* [Source information]:
*** Begin section ***

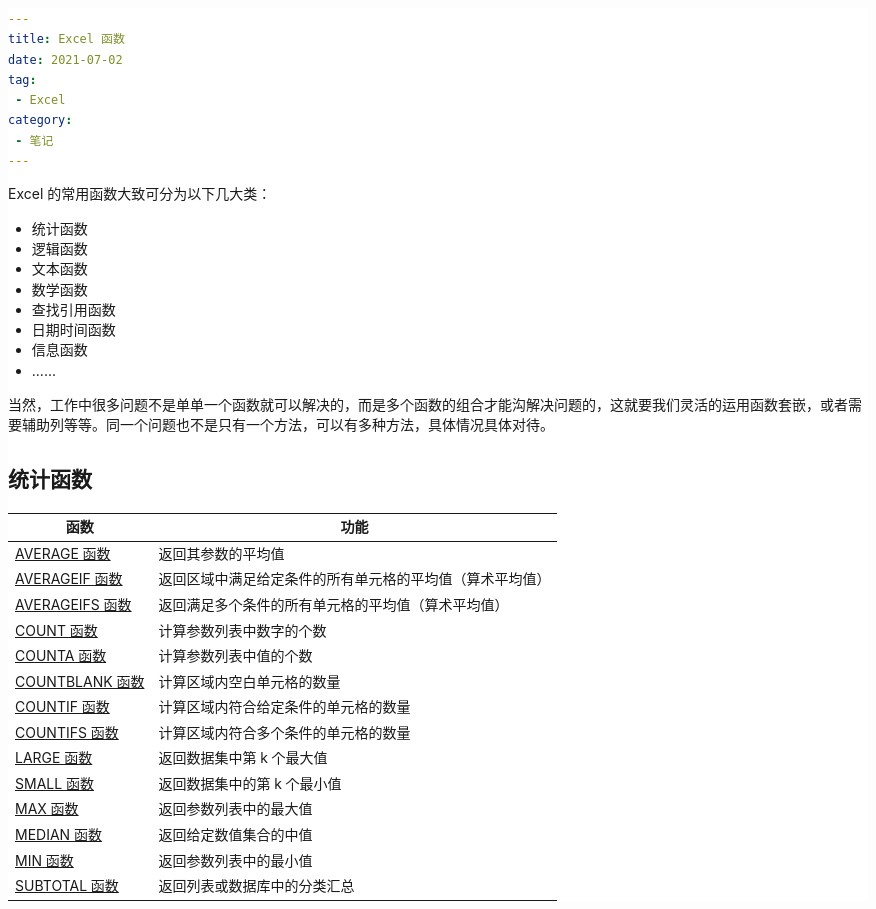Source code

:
 ```yaml
---
title: Excel 函数
date: 2021-07-02
tag:
 - Excel
category: 
 - 笔记
---
```


Excel 的常用函数大致可分为以下几大类：

- 统计函数
- 逻辑函数
- 文本函数
- 数学函数
- 查找引用函数
- 日期时间函数
- 信息函数
- ......

当然，工作中很多问题不是单单一个函数就可以解决的，而是多个函数的组合才能沟解决问题的，这就要我们灵活的运用函数套嵌，或者需要辅助列等等。同一个问题也不是只有一个方法，可以有多种方法，具体情况具体对待。

## 统计函数

| 函数                                                         | 功能                                                     |
| ------------------------------------------------------------ | -------------------------------------------------------- |
| [AVERAGE 函数](https://support.microsoft.com/zh-cn/office/average-函数-047bac88-d466-426c-a32b-8f33eb960cf6) | 返回其参数的平均值                                       |
| [AVERAGEIF 函数](https://support.microsoft.com/zh-cn/office/averageif-函数-faec8e2e-0dec-4308-af69-f5576d8ac642) | 返回区域中满足给定条件的所有单元格的平均值（算术平均值） |
| [AVERAGEIFS 函数](https://support.microsoft.com/zh-cn/office/averageifs-函数-48910c45-1fc0-4389-a028-f7c5c3001690) | 返回满足多个条件的所有单元格的平均值（算术平均值）       |
| [COUNT 函数](https://support.microsoft.com/zh-cn/office/count-函数-a59cd7fc-b623-4d93-87a4-d23bf411294c) | 计算参数列表中数字的个数                                 |
| [COUNTA 函数](https://support.microsoft.com/zh-cn/office/counta-函数-7dc98875-d5c1-46f1-9a82-53f3219e2509) | 计算参数列表中值的个数                                   |
| [COUNTBLANK 函数](https://support.microsoft.com/zh-cn/office/countblank-函数-6a92d772-675c-4bee-b346-24af6bd3ac22) | 计算区域内空白单元格的数量                               |
| [COUNTIF 函数](https://support.microsoft.com/zh-cn/office/countif-函数-e0de10c6-f885-4e71-abb4-1f464816df34) | 计算区域内符合给定条件的单元格的数量                     |
| [COUNTIFS 函数](https://support.microsoft.com/zh-cn/office/countifs-函数-dda3dc6e-f74e-4aee-88bc-aa8c2a866842) | 计算区域内符合多个条件的单元格的数量                     |
| [LARGE 函数](https://support.microsoft.com/zh-cn/office/large-函数-3af0af19-1190-42bb-bb8b-01672ec00a64) | 返回数据集中第 k 个最大值                                |
| [SMALL 函数](https://support.microsoft.com/zh-cn/office/small-函数-17da8222-7c82-42b2-961b-14c45384df07) | 返回数据集中的第 k 个最小值                              |
| [MAX 函数](https://support.microsoft.com/zh-cn/office/max-函数-e0012414-9ac8-4b34-9a47-73e662c08098) | 返回参数列表中的最大值                                   |
| [MEDIAN 函数](https://support.microsoft.com/zh-cn/office/median-函数-d0916313-4753-414c-8537-ce85bdd967d2) | 返回给定数值集合的中值                                   |
| [MIN 函数](https://support.microsoft.com/zh-cn/office/min-函数-61635d12-920f-4ce2-a70f-96f202dcc152) | 返回参数列表中的最小值                                   |
| [SUBTOTAL 函数](https://support.microsoft.com/zh-cn/office/subtotal-%E5%87%BD%E6%95%B0-7b027003-f060-4ade-9040-e478765b9939) | 返回列表或数据库中的分类汇总                             |
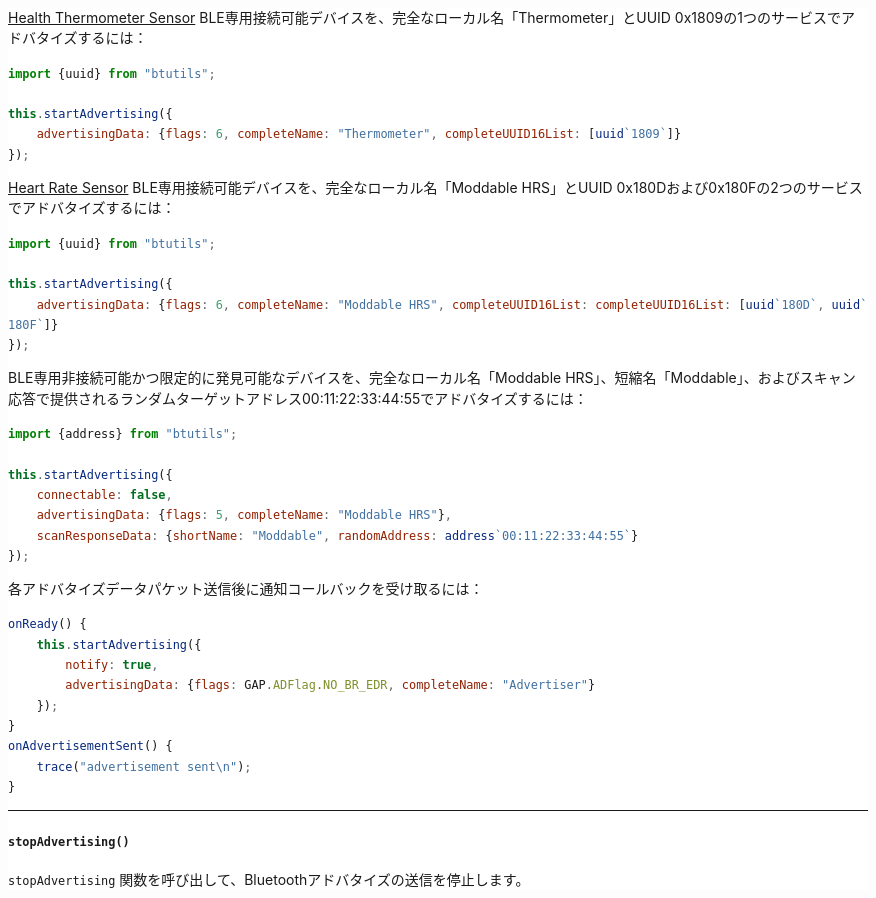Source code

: [Health Thermometer Sensor](https://www.bluetooth.com/wp-content/uploads/Sitecore-Media-Library/Gatt/Xml/Services/org.bluetooth.service.health_thermometer.xml) BLE専用接続可能デバイスを、完全なローカル名「Thermometer」とUUID 0x1809の1つのサービスでアドバタイズするには：

```javascript
import {uuid} from "btutils";

this.startAdvertising({
	advertisingData: {flags: 6, completeName: "Thermometer", completeUUID16List: [uuid`1809`]}
});
```

[Heart Rate Sensor](https://www.bluetooth.com/wp-content/uploads/Sitecore-Media-Library/Gatt/Xml/Services/org.bluetooth.service.heart_rate.xml) BLE専用接続可能デバイスを、完全なローカル名「Moddable HRS」とUUID 0x180Dおよび0x180Fの2つのサービスでアドバタイズするには：

```javascript
import {uuid} from "btutils";

this.startAdvertising({
	advertisingData: {flags: 6, completeName: "Moddable HRS", completeUUID16List: completeUUID16List: [uuid`180D`, uuid`180F`]}
});
```

BLE専用非接続可能かつ限定的に発見可能なデバイスを、完全なローカル名「Moddable HRS」、短縮名「Moddable」、およびスキャン応答で提供されるランダムターゲットアドレス00:11:22:33:44:55でアドバタイズするには：

```javascript
import {address} from "btutils";

this.startAdvertising({
	connectable: false,
	advertisingData: {flags: 5, completeName: "Moddable HRS"},
	scanResponseData: {shortName: "Moddable", randomAddress: address`00:11:22:33:44:55`}
});
```

各アドバタイズデータパケット送信後に通知コールバックを受け取るには：

```javascript
onReady() {
	this.startAdvertising({
		notify: true,
		advertisingData: {flags: GAP.ADFlag.NO_BR_EDR, completeName: "Advertiser"}
	});
}
onAdvertisementSent() {
	trace("advertisement sent\n");
}
```

***

#### `stopAdvertising()`
`stopAdvertising` 関数を呼び出して、Bluetoothアドバタイズの送信を停止します。
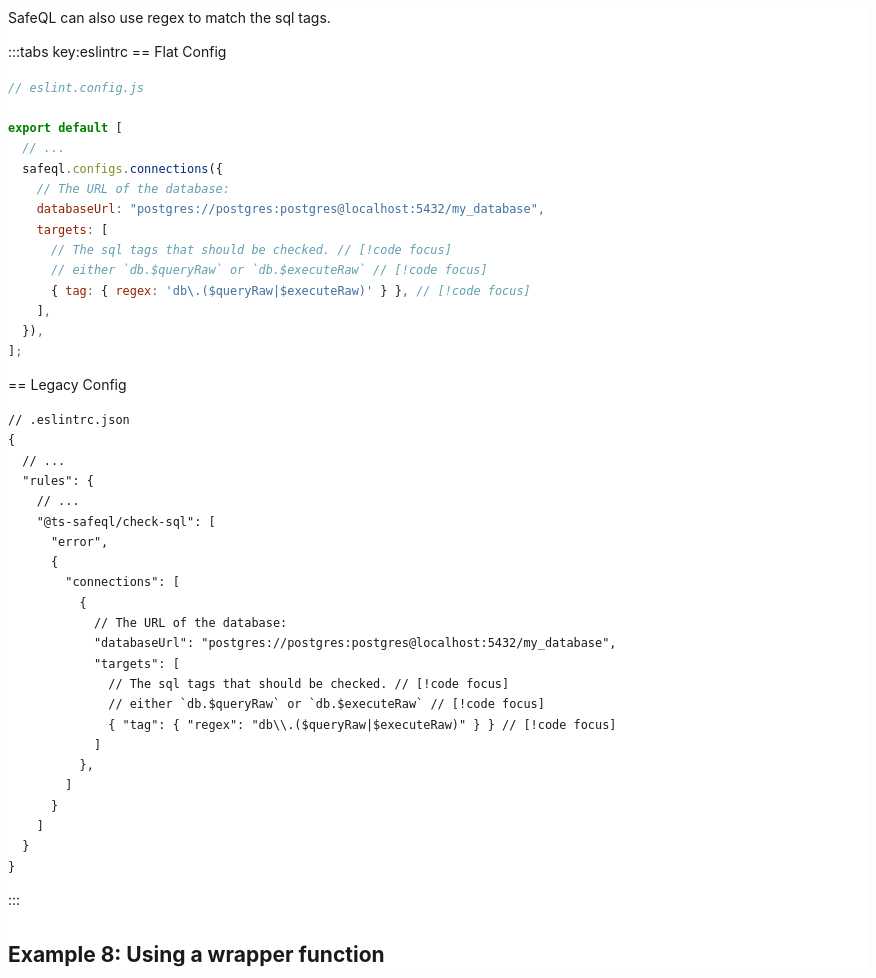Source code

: SafeQL can also use regex to match the sql tags.

:::tabs key:eslintrc
== Flat Config

```js
// eslint.config.js

export default [
  // ...
  safeql.configs.connections({
    // The URL of the database:
    databaseUrl: "postgres://postgres:postgres@localhost:5432/my_database",
    targets: [
      // The sql tags that should be checked. // [!code focus]
      // either `db.$queryRaw` or `db.$executeRaw` // [!code focus]
      { tag: { regex: 'db\.($queryRaw|$executeRaw)' } }, // [!code focus]
    ],
  }),
];
```

== Legacy Config

```json{16}
// .eslintrc.json
{
  // ...
  "rules": {
    // ...
    "@ts-safeql/check-sql": [
      "error",
      {
        "connections": [
          {
            // The URL of the database:
            "databaseUrl": "postgres://postgres:postgres@localhost:5432/my_database",
            "targets": [
              // The sql tags that should be checked. // [!code focus]
              // either `db.$queryRaw` or `db.$executeRaw` // [!code focus]
              { "tag": { "regex": "db\\.($queryRaw|$executeRaw)" } } // [!code focus]
            ]
          },
        ]
      }
    ]
  }
}
```

:::

## Example 8: Using a wrapper function

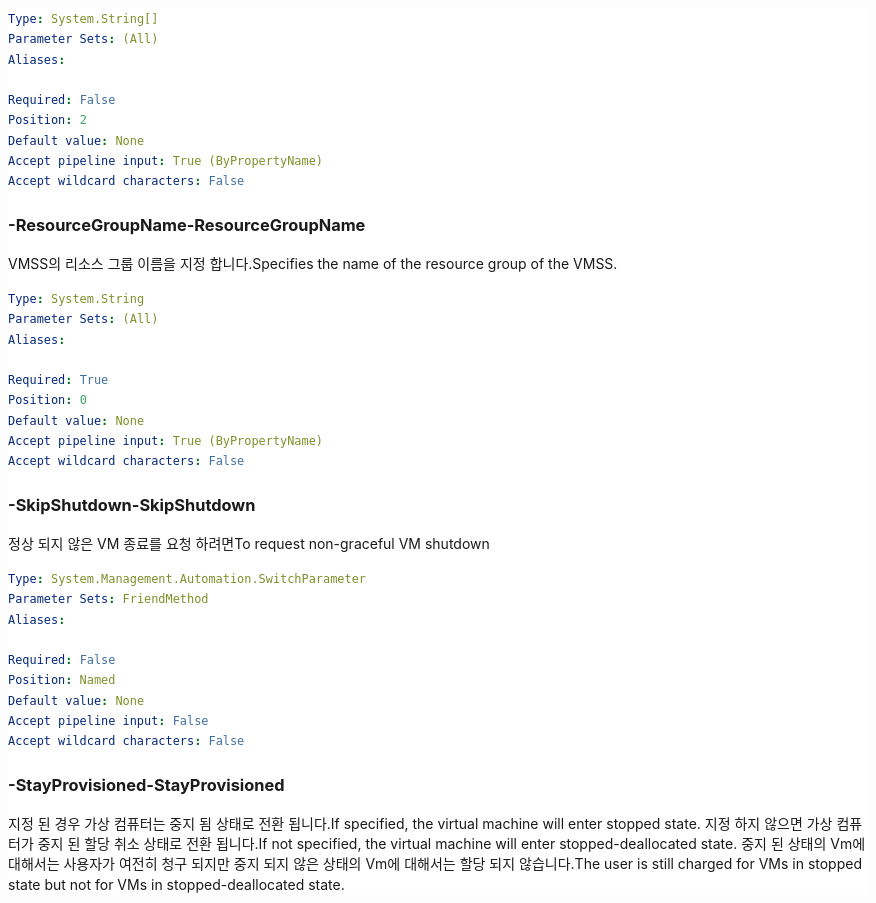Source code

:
 ```yaml
Type: System.String[]
Parameter Sets: (All)
Aliases:

Required: False
Position: 2
Default value: None
Accept pipeline input: True (ByPropertyName)
Accept wildcard characters: False
```

### <span data-ttu-id="6ae8a-125">-ResourceGroupName</span><span class="sxs-lookup"><span data-stu-id="6ae8a-125">-ResourceGroupName</span></span>
<span data-ttu-id="6ae8a-126">VMSS의 리소스 그룹 이름을 지정 합니다.</span><span class="sxs-lookup"><span data-stu-id="6ae8a-126">Specifies the name of the resource group of the VMSS.</span></span>

```yaml
Type: System.String
Parameter Sets: (All)
Aliases:

Required: True
Position: 0
Default value: None
Accept pipeline input: True (ByPropertyName)
Accept wildcard characters: False
```

### <span data-ttu-id="6ae8a-127">-SkipShutdown</span><span class="sxs-lookup"><span data-stu-id="6ae8a-127">-SkipShutdown</span></span>
<span data-ttu-id="6ae8a-128">정상 되지 않은 VM 종료를 요청 하려면</span><span class="sxs-lookup"><span data-stu-id="6ae8a-128">To request non-graceful VM shutdown</span></span>

```yaml
Type: System.Management.Automation.SwitchParameter
Parameter Sets: FriendMethod
Aliases:

Required: False
Position: Named
Default value: None
Accept pipeline input: False
Accept wildcard characters: False
```

### <span data-ttu-id="6ae8a-129">-StayProvisioned</span><span class="sxs-lookup"><span data-stu-id="6ae8a-129">-StayProvisioned</span></span>
<span data-ttu-id="6ae8a-130">지정 된 경우 가상 컴퓨터는 중지 됨 상태로 전환 됩니다.</span><span class="sxs-lookup"><span data-stu-id="6ae8a-130">If specified, the virtual machine will enter stopped state.</span></span> <span data-ttu-id="6ae8a-131">지정 하지 않으면 가상 컴퓨터가 중지 된 할당 취소 상태로 전환 됩니다.</span><span class="sxs-lookup"><span data-stu-id="6ae8a-131">If not specified, the virtual machine will enter stopped-deallocated state.</span></span> <span data-ttu-id="6ae8a-132">중지 된 상태의 Vm에 대해서는 사용자가 여전히 청구 되지만 중지 되지 않은 상태의 Vm에 대해서는 할당 되지 않습니다.</span><span class="sxs-lookup"><span data-stu-id="6ae8a-132">The user is still charged for VMs in stopped state but not for VMs in stopped-deallocated state.</span></span>
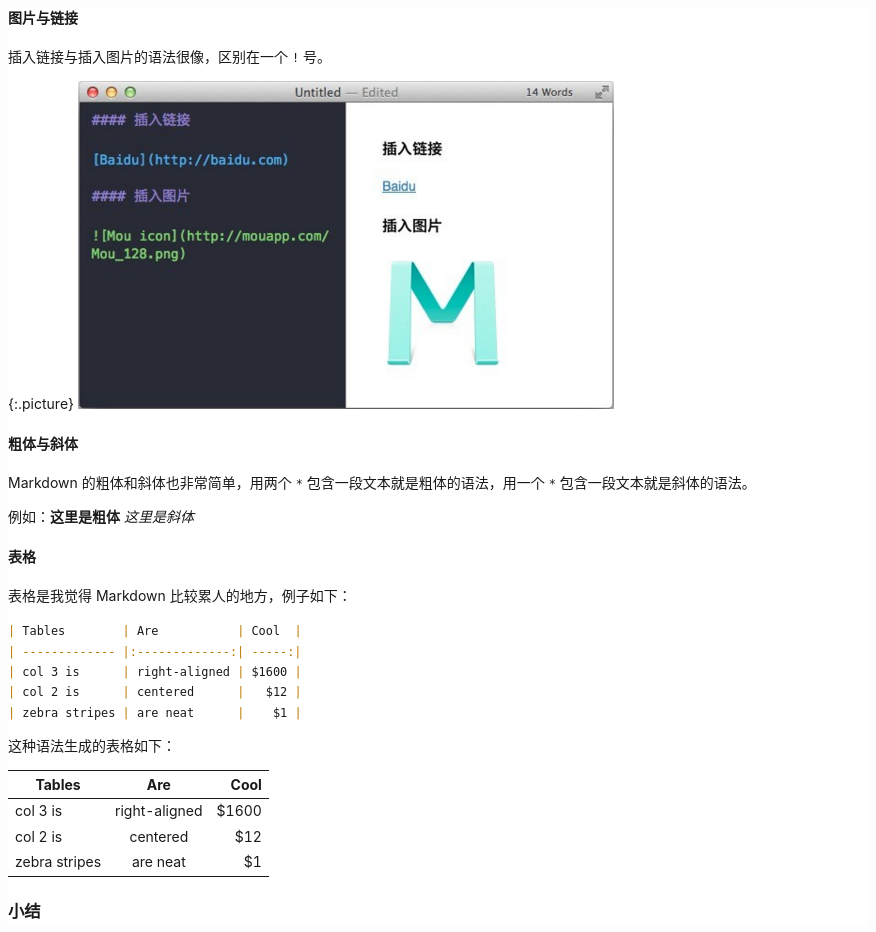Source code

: #### 图片与链接

插入链接与插入图片的语法很像，区别在一个 `!` 号。

{:.picture}
![图片与链接](/attachments/images/Academia-Writing-with-Markdown-Using-Pandoc/link.png)

#### 粗体与斜体

Markdown 的粗体和斜体也非常简单，用两个 `*` 包含一段文本就是粗体的语法，用一个 `*` 包含一段文本就是斜体的语法。

例如：**这里是粗体** *这里是斜体*

#### 表格

表格是我觉得 Markdown 比较累人的地方，例子如下：

```markdown
| Tables        | Are           | Cool  |
| ------------- |:-------------:| -----:|
| col 3 is      | right-aligned | $1600 |
| col 2 is      | centered      |   $12 |
| zebra stripes | are neat      |    $1 |
```
这种语法生成的表格如下：

| Tables        | Are           | Cool  |
| ------------- |:-------------:| -----:|
| col 3 is      | right-aligned | $1600 |
| col 2 is      | centered      |   $12 |
| zebra stripes | are neat      |    $1 |



### 小结
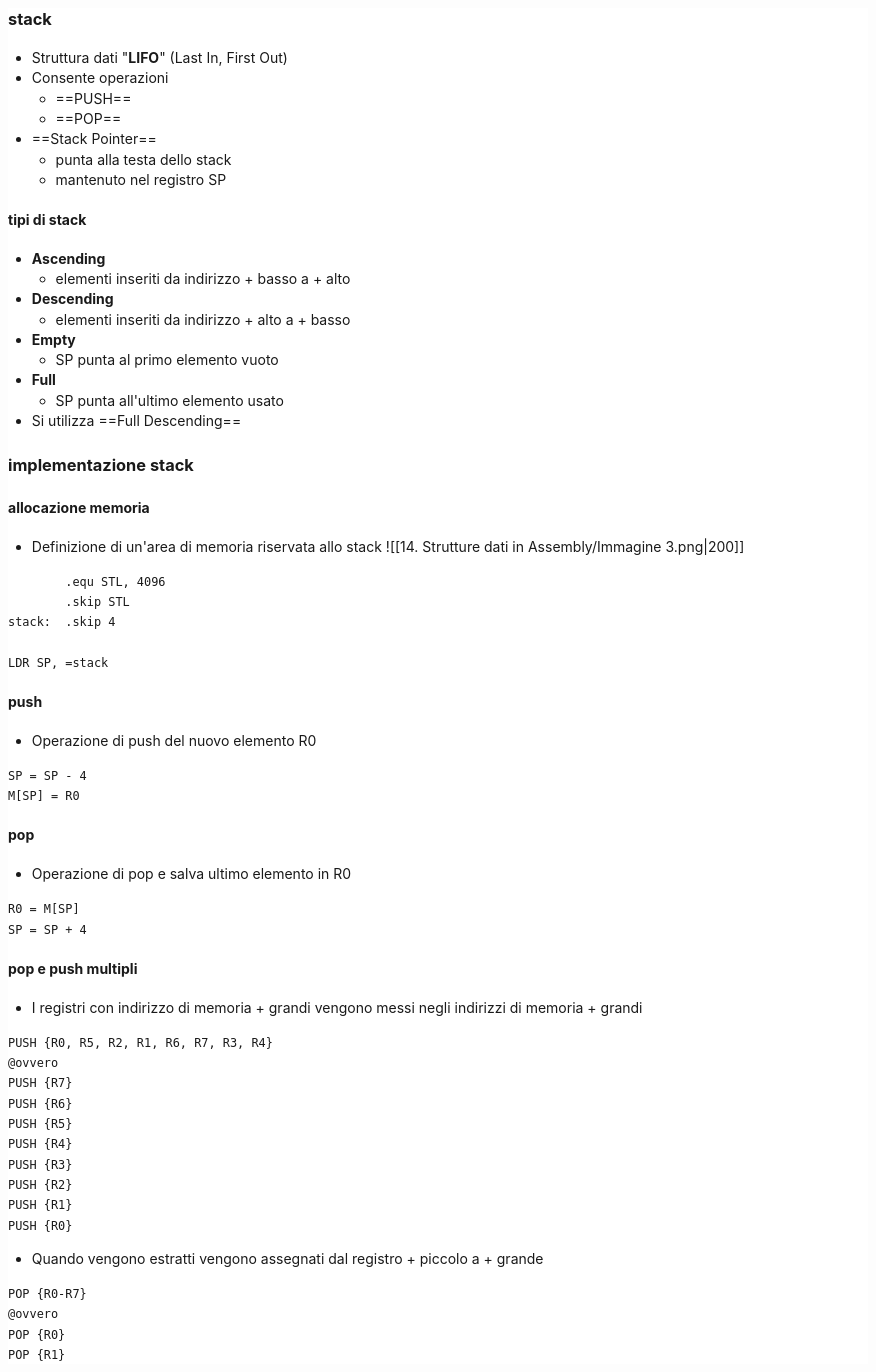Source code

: ### stack
- Struttura dati "**LIFO**" (Last In, First Out)
- Consente operazioni
	- ==PUSH==
	- ==POP==
- ==Stack Pointer==
	- punta alla testa dello stack
	- mantenuto nel registro SP
#### tipi di stack
- **Ascending**
	- elementi inseriti da indirizzo + basso a + alto
- **Descending**
	- elementi inseriti da indirizzo + alto a + basso
- **Empty**
	- SP punta al primo elemento vuoto
- **Full**
	- SP punta all'ultimo elemento usato
- Si utilizza ==Full Descending==
### implementazione stack
#### allocazione memoria
- Definizione di un'area di memoria riservata allo stack
![[14. Strutture dati in Assembly/Immagine 3.png|200]]
```arm
	    .equ STL, 4096
	    .skip STL
stack:  .skip 4

LDR SP, =stack
```
#### push
- Operazione di push del nuovo elemento R0
```
SP = SP - 4
M[SP] = R0
```
#### pop
- Operazione di pop e salva ultimo elemento in R0
```
R0 = M[SP]
SP = SP + 4
```
#### pop e push multipli
- I registri con indirizzo di memoria + grandi vengono messi negli indirizzi di memoria + grandi
```
PUSH {R0, R5, R2, R1, R6, R7, R3, R4}
@ovvero
PUSH {R7}
PUSH {R6}
PUSH {R5}
PUSH {R4}
PUSH {R3}
PUSH {R2}
PUSH {R1}
PUSH {R0}
```
- Quando vengono estratti vengono assegnati dal registro + piccolo a + grande
```
POP {R0-R7}
@ovvero
POP {R0}
POP {R1}
```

*** End section ***

* [What the exercise asks]:
Search the records for the word "postgres". Copy each line where it appears.

* [Finished exercise]:
    databaseUrl: "postgres://postgres:postgres@localhost:5432/my_database",
            "databaseUrl": "postgres://postgres:postgres@localhost:5432/my_database",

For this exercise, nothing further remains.